Dopo mezz’ora di buon blues energico targato Robben Ford, ospite di lusso della serata, ecco che Slowhand fa il suo ingresso in scena. Il suo soprannome lo descrive alla perfezione: cammina lentamente sul palco fino a raggiungere la propria postazione, imbraccia la sua fedele Stratocaster nera e senza proferire parola alcuna inizia la propria esibizione (ma d’altronde è risaputo che non si sia mai aperto molto verso il pubblico). Il concerto si apre con l’incalzante “Tearing Us Apart”, primo brano di un set elettrico che vede Clapton districarsi tra cover blues, la commovente “River Of Tears”, nel quale ha dimostrato, dove ancora ce ne fosse bisogno, perché ancora oggi è uno dei più grandi di tutti, e il classico “I Shot The Sheriff”, che ha infiammato il pubblico rappresentando uno dei momenti più alti della serata.

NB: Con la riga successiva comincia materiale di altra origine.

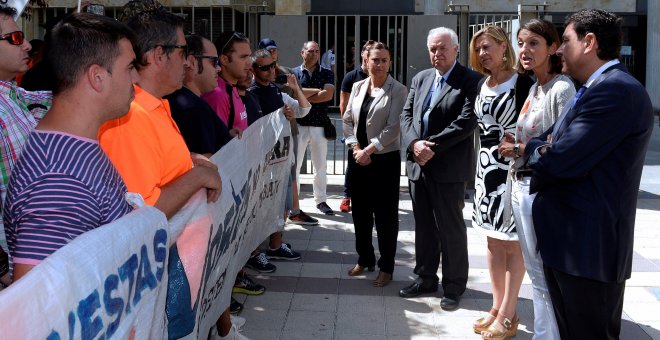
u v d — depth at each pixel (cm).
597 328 299
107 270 171
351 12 1933
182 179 253
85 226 182
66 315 150
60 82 192
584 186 291
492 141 417
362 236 548
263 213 447
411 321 461
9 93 284
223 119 410
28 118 281
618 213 289
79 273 156
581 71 301
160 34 268
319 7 1942
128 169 245
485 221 423
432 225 494
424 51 1086
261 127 400
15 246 180
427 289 507
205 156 315
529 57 367
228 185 313
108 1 1255
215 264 308
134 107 251
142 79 267
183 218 246
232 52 432
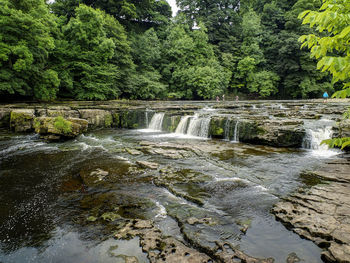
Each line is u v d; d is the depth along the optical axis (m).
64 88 28.48
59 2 33.38
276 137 10.59
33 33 19.56
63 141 12.64
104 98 29.83
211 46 48.91
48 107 17.69
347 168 7.08
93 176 7.02
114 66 32.19
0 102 21.36
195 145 11.09
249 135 11.66
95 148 10.90
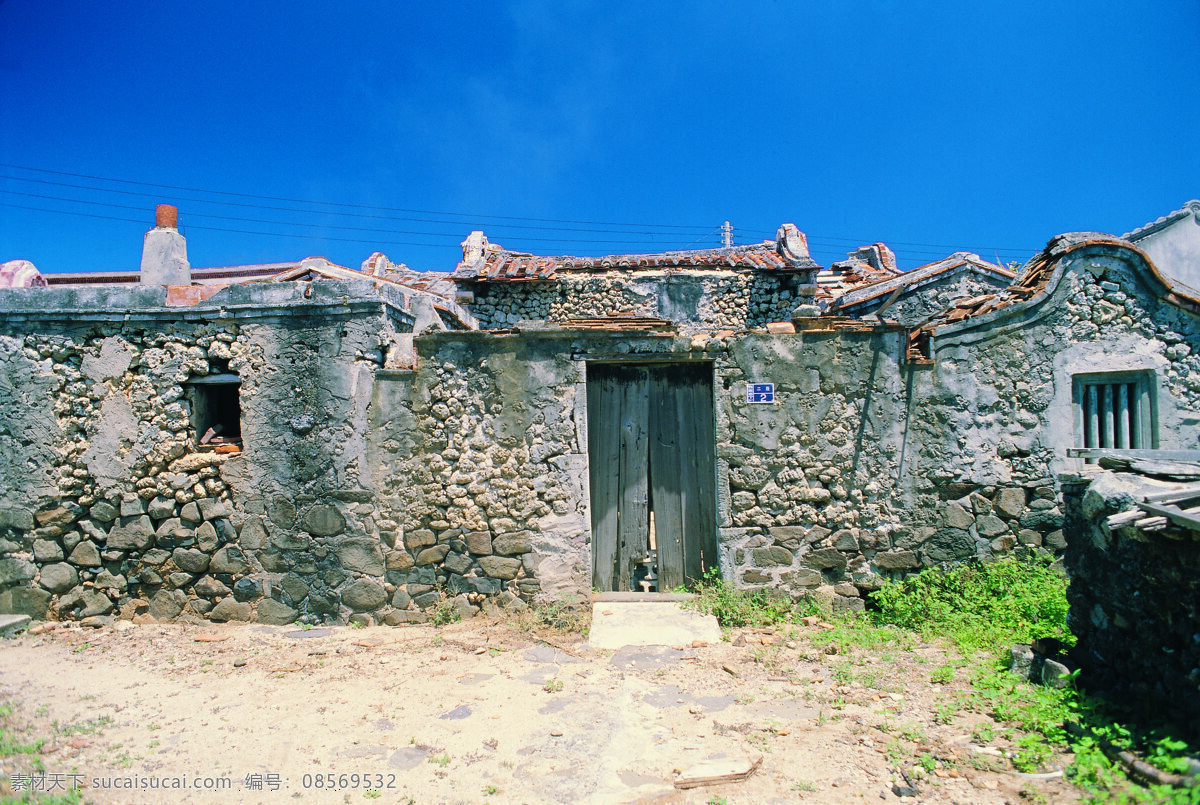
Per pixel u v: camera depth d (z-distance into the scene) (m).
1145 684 3.97
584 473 6.59
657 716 4.54
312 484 6.64
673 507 6.80
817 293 12.14
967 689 4.74
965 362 6.62
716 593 6.50
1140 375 6.64
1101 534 4.28
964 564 6.53
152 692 5.11
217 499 6.73
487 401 6.65
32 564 6.75
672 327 6.95
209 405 7.12
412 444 6.62
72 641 6.22
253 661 5.71
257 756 4.13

Quello di questa sera è un Clapton molto generoso. Infatti, in ogni brano non ricopre mai il ruolo di prima donna, bensì lascia sempre i primi giri di assolo agli altri musicisti per poi prendersi la scena solo verso la fine e solo per una manciata di giri. Lo schema funziona, eppure sembra che ci sia qualcosa che non vada: in alcuni tratti il nostro Eric sembra fiacco, stanco e poco propenso a “lanciarsi” negli assoli. Questa sensazione è confermata dal successivo set acustico, che dovrebbe costituire un momento più intimo del concerto, ma che di fatto per via del calo di dinamiche finisce per escludere il pubblico sugli spalti. È in questa fase che i fan sanno di potersi aspettare alcuni tra i brani migliori del repertorio del chitarrista inglese, eppure di questi a salvarsi è solo “Nobody Knows You When You’re Down And Out”, intatta nella sua versione tratta dall’“Unplugged”, mentre l’attesissima “Layla”, molto spenta nonostante il suo trascinante ritmo blues, e la dolce “Tears In Heaven”, proposta qui in una discutibile versione in stile reggae, non convincono e lasciano un po’ di amaro in bocca.
Dopo la parentesi acustica, Clapton imbraccia nuovamente la sua Fender e con un secondo set elettrico si avvicina alla conclusione della prima serata bolognese. In questa sezione Slowhand sembra molto più nel vivo dei giochi e dopo una magistrale e dinamica “Badge” dei suoi Cream e la meravigliosa “Wonderful Tonight”, piccola parentesi di riposo per Clapton che cede il riff al chitarrista della band Doyle Bramhall II, egli cambia decisamente marcia concedendosi due momenti tutti suoi che segnano l’apice della serata. Prima in “Crossoroads”, cover del grande classico di Robert Johnson, dà il meglio di sé concedendosi ben tre assoli intensi e di pregevole fattura non lasciando spazio per nessuno altro, infine con il grande classico “Cocaine” chiude i giochi nel migliore dei modi grazie all’energia di un brano iconico e trascinante.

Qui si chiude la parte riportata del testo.